▸ **YOUR TASK**
Quote the text lines of every record below word for word, leaving the pictures out of your answer.

Data drawn from a collection:
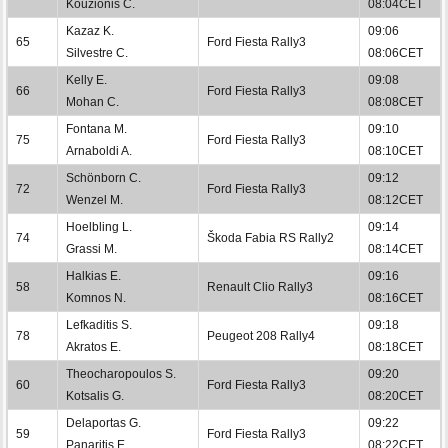
Kouzionis C.
08:04CET
Kazaz K.
09:06
65
Ford Fiesta Rally3
Silvestre C.
08:06CET
Kelly E.
09:08
66
Ford Fiesta Rally3
Mohan C.
08:08CET
Fontana M.
09:10
75
Ford Fiesta Rally3
Arnaboldi A.
08:10CET
Schönborn C.
09:12
72
Ford Fiesta Rally3
Wenzel M.
08:12CET
Hoelbling L.
09:14
74
Škoda Fabia RS Rally2
Grassi M.
08:14CET
Halkias E.
09:16
58
Renault Clio Rally3
Komnos N.
08:16CET
Lefkaditis S.
09:18
78
Peugeot 208 Rally4
Akratos E.
08:18CET
Theocharopoulos S.
09:20
60
Ford Fiesta Rally3
Kotsalis G.
08:20CET
Delaportas G.
09:22
59
Ford Fiesta Rally3
Panaritis E.
08:22CET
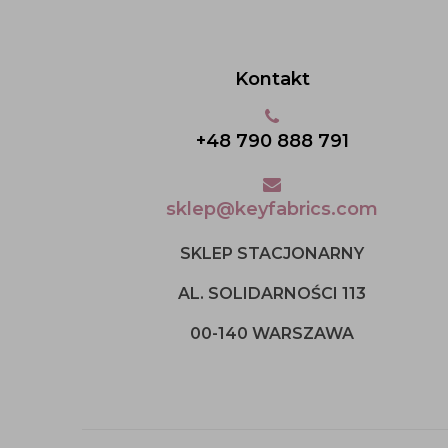
Kontakt
+48 790 888 791
sklep@keyfabrics.com
SKLEP STACJONARNY
AL. SOLIDARNOŚCI 113
00-140 WARSZAWA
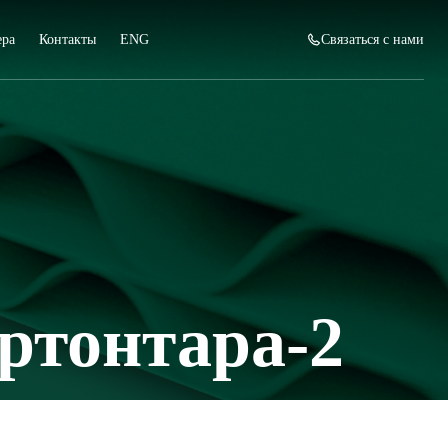
ера
Контакты
ENG
Связаться с нами
ртонтара-2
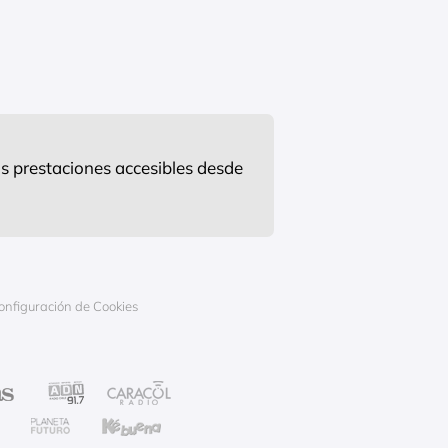
s prestaciones accesibles desde
onfiguración de Cookies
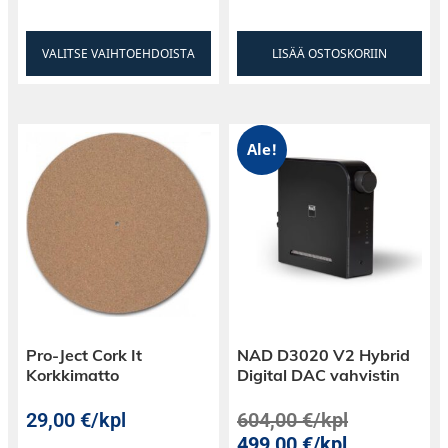
VALITSE VAIHTOEHDOISTA
LISÄÄ OSTOSKORIIN
Ale!
Pro-Ject Cork It
NAD D3020 V2 Hybrid
Korkkimatto
Digital DAC vahvistin
29,00
€
/kpl
604,00
€
/kpl
499,00
€
/kpl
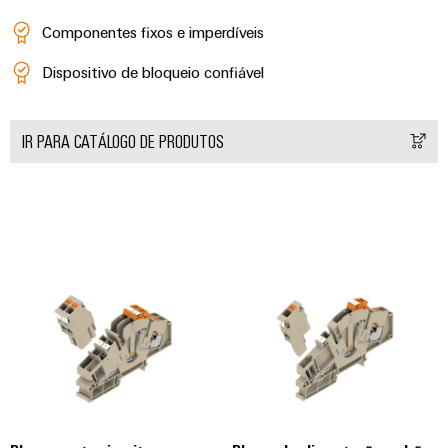
Componentes fixos e imperdíveis
Dispositivo de bloqueio confiável
IR PARA CATÁLOGO DE PRODUTOS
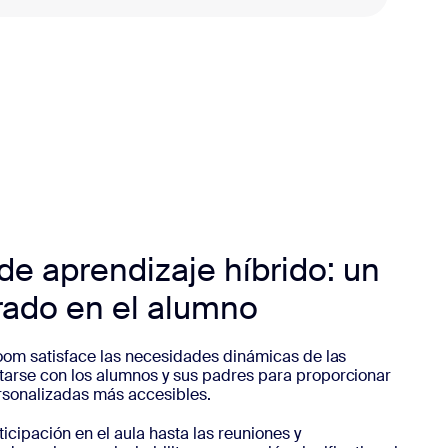
e aprendizaje híbrido: un
rado en el alumno
oom satisface las necesidades dinámicas de las
arse con los alumnos y sus padres para proporcionar
rsonalizadas más accesibles.
ticipación en el aula hasta las reuniones y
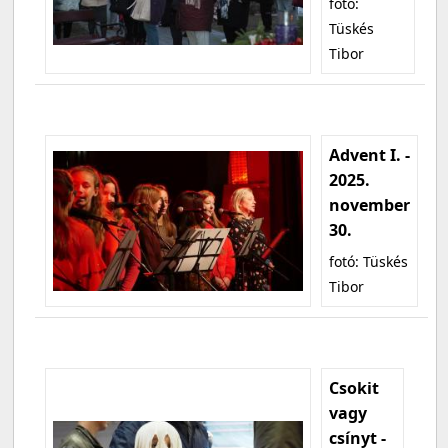
fotó:
Tüskés
Tibor
Advent I. -
2025.
november
30.
fotó: Tüskés
Tibor
Csokit
vagy
csínyt -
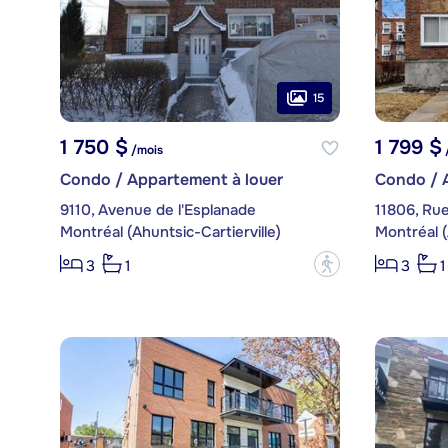
15
1 750 $
1 799 $
/mois
Condo / Appartement à louer
Condo / 
9110, Avenue de l'Esplanade
11806, Rue
Montréal (Ahuntsic-Cartierville)
Montréal (
?
3
1
3
1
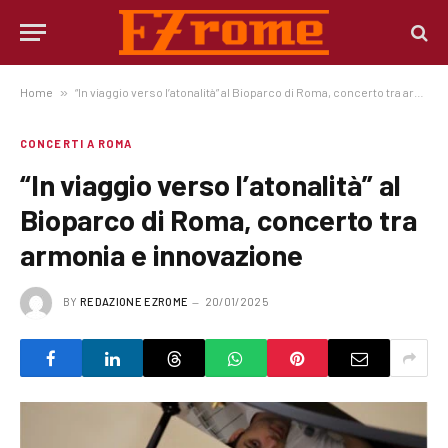
Home
»
“In viaggio verso l’atonalità” al Bioparco di Roma, concerto tra armonia e innovazione
CONCERTI A ROMA
“In viaggio verso l’atonalità” al
Bioparco di Roma, concerto tra
armonia e innovazione
BY
REDAZIONE EZROME
20/01/2025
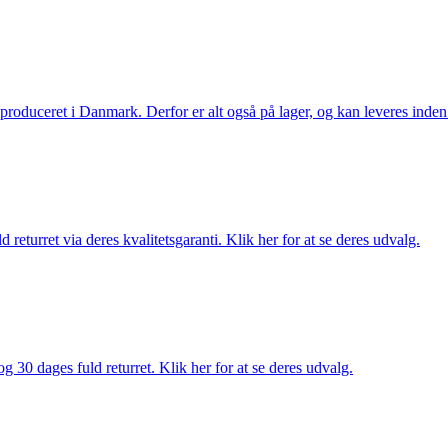
g produceret i Danmark. Derfor er alt også på lager, og kan leveres inden
returret via deres kvalitetsgaranti. Klik her for at se deres udvalg.
g 30 dages fuld returret. Klik her for at se deres udvalg.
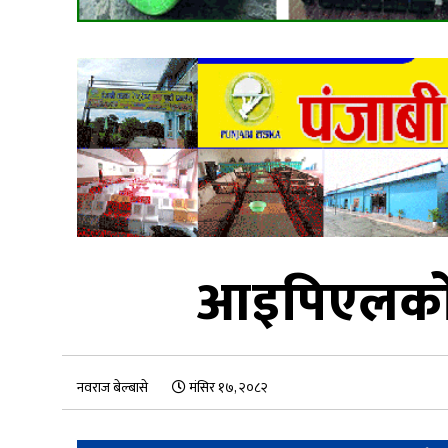
आइपिएलको अ
नवराज बेल्बासे
मंसिर १७, २०८२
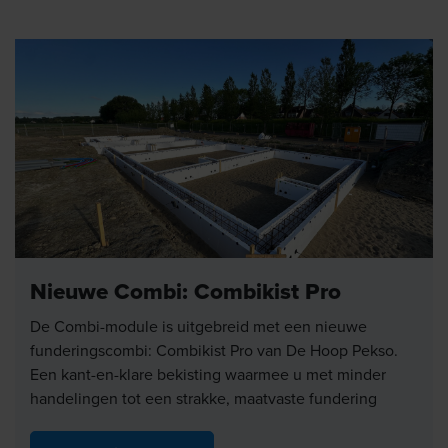
Nieuwe Combi: Combikist Pro
De Combi-module is uitgebreid met een nieuwe
funderingscombi: Combikist Pro van De Hoop Pekso.
Een kant-en-klare bekisting waarmee u met minder
handelingen tot een strakke, maatvaste fundering
komt, goed geïsoleerd en zonder koudebruggen.
Precies het soort details waar u in de praktijk dagelijks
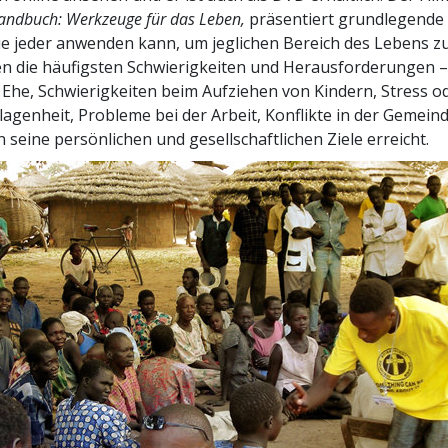
Handbuch: Werkzeuge für das Leben,
präsentiert grundlegende 
die jeder anwenden kann, um jeglichen Bereich des Lebens z
n die häufigsten Schwierigkeiten und Herausforderungen –
 Ehe, Schwierigkeiten beim Aufziehen von Kindern, Stress o
agenheit, Probleme bei der Arbeit, Konflikte in der Gemeind
 seine persönlichen und gesellschaftlichen Ziele erreicht.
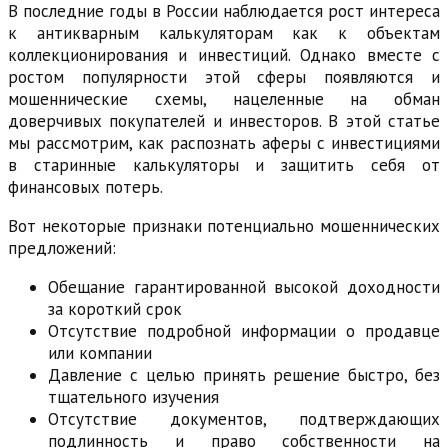
В последние годы в России наблюдается рост интереса
к антикварным калькуляторам как к объектам
коллекционирования и инвестиций. Однако вместе с
ростом популярности этой сферы появляются и
мошеннические схемы, нацеленные на обман
доверчивых покупателей и инвесторов. В этой статье
мы рассмотрим, как распознать аферы с инвестициями
в старинные калькуляторы и защитить себя от
финансовых потерь.
Вот некоторые признаки потенциально мошеннических
предложений:
Обещание гарантированной высокой доходности
за короткий срок
Отсутствие подробной информации о продавце
или компании
Давление с целью принять решение быстро, без
тщательного изучения
Отсутствие документов, подтверждающих
подлинность и право собственности на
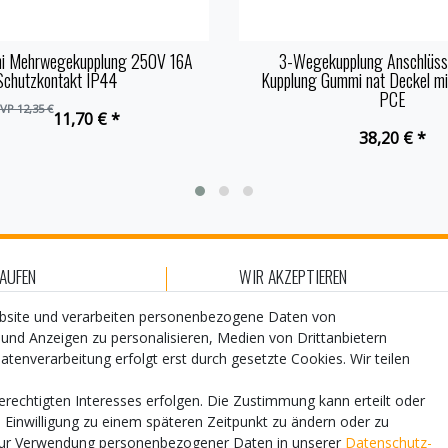
i Mehrwegekupplung 250V 16A
3-Wegekupplung Anschlüss
Schutzkontakt IP44
Kupplung Gummi nat Deckel m
PCE
VP 12,35 €
11,70 € *
38,20 € *
KAUFEN
WIR AKZEPTIEREN
hlungsarten
ebsite und verarbeiten personenbezogene Daten von
 und Anzeigen zu personalisieren, Medien von Drittanbietern
ersand
atenverarbeitung erfolgt erst durch gesetzte Cookies. Wir teilen
WIR VERSENDEN MIT
atenschutz
erechtigten Interesses erfolgen. Die Zustimmung kann erteilt oder
lfe
e Einwilligung zu einem späteren Zeitpunkt zu ändern oder zu
zur Verwendung personenbezogener Daten in unserer
Daten­schutz­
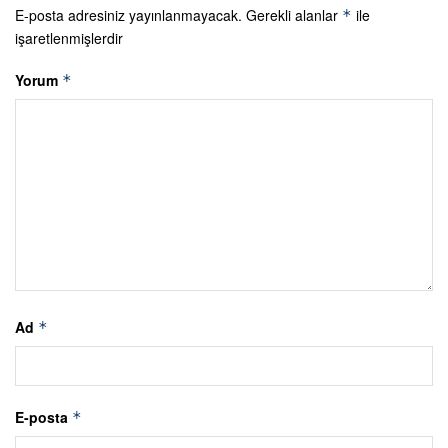
E-posta adresiniz yayınlanmayacak.
Gerekli alanlar
ile
*
işaretlenmişlerdir
Yorum
*
Ad
*
E-posta
*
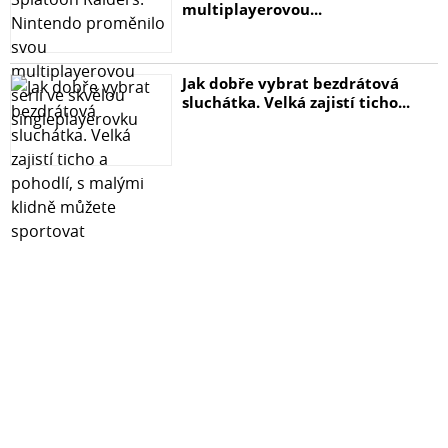
multiplayerovou...
Jak dobře vybrat bezdrátová
sluchátka. Velká zajistí ticho...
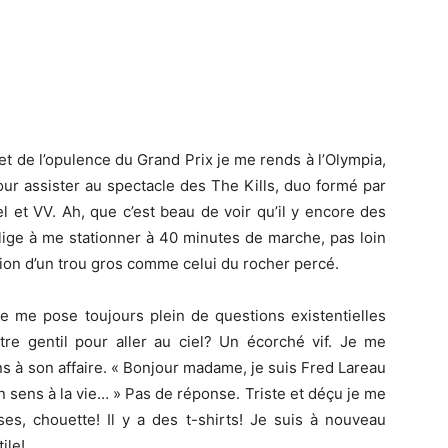
et de l’opulence du Grand Prix je me rends à l’Olympia,
our assister au spectacle des The Kills, duo formé par
 et VV. Ah, que c’est beau de voir qu’il y encore des
blige à me stationner à 40 minutes de marche, pas loin
ation d’un trou gros comme celui du rocher percé.
je me pose toujours plein de questions existentielles
tre gentil pour aller au ciel? Un écorché vif. Je me
ins à son affaire. « Bonjour madame, je suis Fred Lareau
n sens à la vie… » Pas de réponse. Triste et déçu je me
ses, chouette! Il y a des t-shirts! Je suis à nouveau
ile!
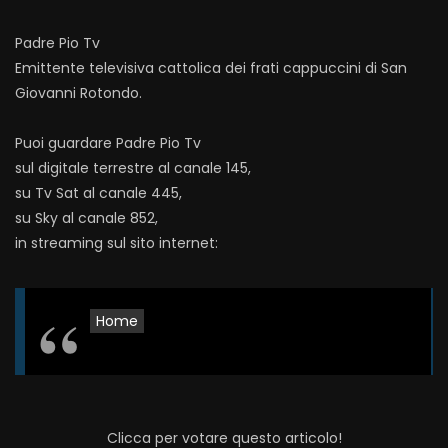
Padre Pio Tv
Emittente televisiva cattolica dei frati cappuccini di San
Giovanni Rotondo.
Puoi guardare Padre Pio Tv
sul digitale terrestre al canale 145,
su Tv Sat al canale 445,
su Sky al canale 852,
in streaming sul sito internet:
Home
Clicca per votare questo articolo!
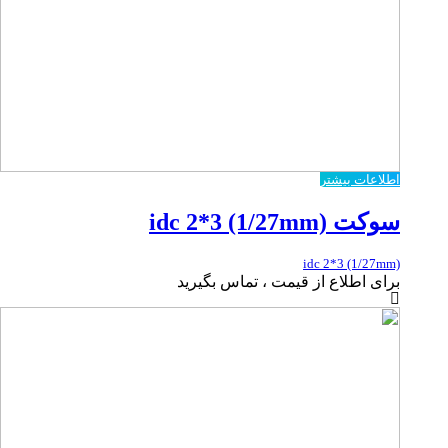
اطلاعات بیشتر
سوکت idc 2*3 (1/27mm)
idc 2*3 (1/27mm)
برای اطلاع از قیمت ، تماس بگیرید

▸ **SOLUTION FOR THIS TASK**
Kouzionis C.
08:04CET
Kazaz K.
09:06
65
Ford Fiesta Rally3
Silvestre C.
08:06CET
Kelly E.
09:08
66
Ford Fiesta Rally3
Mohan C.
08:08CET
Fontana M.
09:10
75
Ford Fiesta Rally3
Arnaboldi A.
08:10CET
Schönborn C.
09:12
72
Ford Fiesta Rally3
Wenzel M.
08:12CET
Hoelbling L.
09:14
74
Škoda Fabia RS Rally2
Grassi M.
08:14CET
Halkias E.
09:16
58
Renault Clio Rally3
Komnos N.
08:16CET
Lefkaditis S.
09:18
78
Peugeot 208 Rally4
Akratos E.
08:18CET
Theocharopoulos S.
09:20
60
Ford Fiesta Rally3
Kotsalis G.
08:20CET
Delaportas G.
09:22
59
Ford Fiesta Rally3
Panaritis E.
08:22CET
Kontakt
+48 790 888 791
sklep@keyfabrics.com
SKLEP STACJONARNY
AL. SOLIDARNOŚCI 113
00-140 WARSZAWA
ера
Контакты
ENG
Связаться с нами
ртонтара-2
s prestaciones accesibles desde
onfiguración de Cookies
VALITSE VAIHTOEHDOISTA
LISÄÄ OSTOSKORIIN
Ale!
Pro-Ject Cork It
NAD D3020 V2 Hybrid
Korkkimatto
Digital DAC vahvistin
29,00
€
/kpl
604,00
€
/kpl
499,00
€
/kpl
Componentes fixos e imperdíveis
Dispositivo de bloqueio confiável
IR PARA CATÁLOGO DE PRODUTOS
e aprendizaje híbrido: un
rado en el alumno
oom satisface las necesidades dinámicas de las
arse con los alumnos y sus padres para proporcionar
rsonalizadas más accesibles.
ticipación en el aula hasta las reuniones y
fotó:
Tüskés
Tibor
Advent I. -
2025.
november
30.
fotó: Tüskés
Tibor
Csokit
vagy
csínyt -
15
1 750 $
1 799 $
/mois
Condo / Appartement à louer
Condo / 
9110, Avenue de l'Esplanade
11806, Rue
Montréal (Ahuntsic-Cartierville)
Montréal (
?
3
1
3
1
Home
»
“In viaggio verso l’atonalità” al Bioparco di Roma, concerto tra armonia e innovazione
CONCERTI A ROMA
“In viaggio verso l’atonalità” al
Bioparco di Roma, concerto tra
armonia e innovazione
BY
REDAZIONE EZROME
20/01/2025
g produceret i Danmark. Derfor er alt også på lager, og kan leveres inden
returret via deres kvalitetsgaranti. Klik her for at se deres udvalg.
g 30 dages fuld returret. Klik her for at se deres udvalg.
आइपिएलको अ
नवराज बेल्बासे
मंसिर १७, २०८२
Nieuwe Combi: Combikist Pro
De Combi-module is uitgebreid met een nieuwe
funderingscombi: Combikist Pro van De Hoop Pekso.
Een kant-en-klare bekisting waarmee u met minder
handelingen tot een strakke, maatvaste fundering
komt, goed geïsoleerd en zonder koudebruggen.
Precies het soort details waar u in de praktijk dagelijks
Handbuch: Werkzeuge für das Leben,
präsentiert grundlegende 
die jeder anwenden kann, um jeglichen Bereich des Lebens z
n die häufigsten Schwierigkeiten und Herausforderungen –
 Ehe, Schwierigkeiten beim Aufziehen von Kindern, Stress o
agenheit, Probleme bei der Arbeit, Konflikte in der Gemeind
 seine persönlichen und gesellschaftlichen Ziele erreicht.
В последние годы в России наблюдается рост интереса
к антикварным калькуляторам как к объектам
коллекционирования и инвестиций. Однако вместе с
ростом популярности этой сферы появляются и
мошеннические схемы, нацеленные на обман
доверчивых покупателей и инвесторов. В этой статье
мы рассмотрим, как распознать аферы с инвестициями
в старинные калькуляторы и защитить себя от
финансовых потерь.
Вот некоторые признаки потенциально мошеннических
предложений:
Обещание гарантированной высокой доходности
за короткий срок
Отсутствие подробной информации о продавце
или компании
Давление с целью принять решение быстро, без
тщательного изучения
Отсутствие документов, подтверждающих
подлинность и право собственности на
i Mehrwegekupplung 250V 16A
3-Wegekupplung Anschlüss
Schutzkontakt IP44
Kupplung Gummi nat Deckel m
PCE
VP 12,35 €
11,70 € *
38,20 € *
KAUFEN
WIR AKZEPTIEREN
hlungsarten
ebsite und verarbeiten personenbezogene Daten von
 und Anzeigen zu personalisieren, Medien von Drittanbietern
ersand
atenverarbeitung erfolgt erst durch gesetzte Cookies. Wir teilen
WIR VERSENDEN MIT
atenschutz
erechtigten Interesses erfolgen. Die Zustimmung kann erteilt oder
lfe
e Einwilligung zu einem späteren Zeitpunkt zu ändern oder zu
zur Verwendung personenbezogener Daten in unserer
Daten­schutz­
E-posta adresiniz yayınlanmayacak.
Gerekli alanlar
ile
*
işaretlenmişlerdir
Yorum
*
Ad
*
E-posta
*
multiplayerovou...
Jak dobře vybrat bezdrátová
sluchátka. Velká zajistí ticho...
et de l’opulence du Grand Prix je me rends à l’Olympia,
our assister au spectacle des The Kills, duo formé par
 et VV. Ah, que c’est beau de voir qu’il y encore des
blige à me stationner à 40 minutes de marche, pas loin
ation d’un trou gros comme celui du rocher percé.
je me pose toujours plein de questions existentielles
tre gentil pour aller au ciel? Un écorché vif. Je me
ins à son affaire. « Bonjour madame, je suis Fred Lareau
n sens à la vie… » Pas de réponse. Triste et déçu je me
ses, chouette! Il y a des t-shirts! Je suis à nouveau
ile!
Padre Pio Tv
Emittente televisiva cattolica dei frati cappuccini di San
Giovanni Rotondo.
Puoi guardare Padre Pio Tv
sul digitale terrestre al canale 145,
su Tv Sat al canale 445,
su Sky al canale 852,
in streaming sul sito internet:
Home
Clicca per votare questo articolo!
اطلاعات بیشتر
سوکت idc 2*3 (1/27mm)
idc 2*3 (1/27mm)
برای اطلاع از قیمت ، تماس بگیرید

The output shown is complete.